There are always standard villains — the media is bad, the Catholic Church is good at a micro level but evil at a macro level (nuns are always evil too), socialists and anyone involved with liberation theology are evil, most academics are evil. Teenage girls are always good and, like Greeley’s Irish and Irish-Americans, speak in the most unbelievable and completely identical cliches, indistinguishable from one another.
The narrative voice is so cliche-ridden it’s unbelievable. Every single character who has ever sat in Blackie Ryan’s study has observed his medieval Madonna and Child icon — that’s OK, I guess — and every single one has mentally used the word “saucy” to describe it. Really? Everyone thinks of that word when they see that icon?
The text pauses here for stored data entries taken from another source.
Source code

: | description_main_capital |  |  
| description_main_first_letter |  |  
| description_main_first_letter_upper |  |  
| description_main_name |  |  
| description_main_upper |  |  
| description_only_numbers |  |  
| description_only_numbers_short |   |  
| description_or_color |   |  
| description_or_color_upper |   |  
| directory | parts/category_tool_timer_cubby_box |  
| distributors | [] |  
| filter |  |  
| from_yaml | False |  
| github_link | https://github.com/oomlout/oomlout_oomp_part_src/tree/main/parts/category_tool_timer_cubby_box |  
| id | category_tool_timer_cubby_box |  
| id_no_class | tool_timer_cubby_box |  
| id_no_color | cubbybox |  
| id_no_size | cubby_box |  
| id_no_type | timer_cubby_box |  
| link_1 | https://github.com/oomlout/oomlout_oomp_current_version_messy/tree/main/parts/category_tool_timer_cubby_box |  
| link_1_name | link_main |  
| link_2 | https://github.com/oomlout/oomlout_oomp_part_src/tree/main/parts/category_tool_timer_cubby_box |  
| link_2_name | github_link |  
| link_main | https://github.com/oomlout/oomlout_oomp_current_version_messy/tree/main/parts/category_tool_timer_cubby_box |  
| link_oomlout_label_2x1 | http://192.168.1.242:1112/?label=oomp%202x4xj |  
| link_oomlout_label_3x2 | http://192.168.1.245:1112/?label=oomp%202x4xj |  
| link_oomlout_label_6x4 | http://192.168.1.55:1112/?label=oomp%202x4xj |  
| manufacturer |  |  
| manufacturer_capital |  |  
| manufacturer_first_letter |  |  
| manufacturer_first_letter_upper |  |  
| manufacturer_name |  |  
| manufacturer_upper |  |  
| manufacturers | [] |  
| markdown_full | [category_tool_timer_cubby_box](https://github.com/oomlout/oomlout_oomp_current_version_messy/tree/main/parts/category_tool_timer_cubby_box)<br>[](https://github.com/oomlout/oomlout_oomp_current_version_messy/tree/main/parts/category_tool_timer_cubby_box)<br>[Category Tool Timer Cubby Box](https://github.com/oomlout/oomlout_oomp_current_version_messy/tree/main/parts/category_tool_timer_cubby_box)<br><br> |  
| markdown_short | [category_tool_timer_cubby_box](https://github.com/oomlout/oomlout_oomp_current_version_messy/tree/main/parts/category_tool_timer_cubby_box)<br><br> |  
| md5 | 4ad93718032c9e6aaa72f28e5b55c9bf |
In this novel alone, three different characters at different times are described as sighing in a way that suggests an asthma attack, and at least two out of the three times we are reminded that this sighing is a typically Irish characteristic — and don’t worry if you missed that, because different characters will sigh that way in every book (as will some of the same characters — Blackie Ryan seems incapable of drawing a breath without authorial comment) and other, different characters, will notice it and mentally remark on it in the exact same words.
I love Greeley’s underlying themes — grace, love, sexuality as an expression of grace and love, feminine images of God — except for the underlying theme of A Good Man Is Always Persecuted by Those Who Are Really Just Jealous of Him, which gets old very very quickly. The language, the characterization (or lack thereof), and the plots he uses to explore those themes, are so tired and lazy that I can no longer stand to read them. All Angel Fire did was irritate me by reminding me how very, very over Andrew Greeley I am.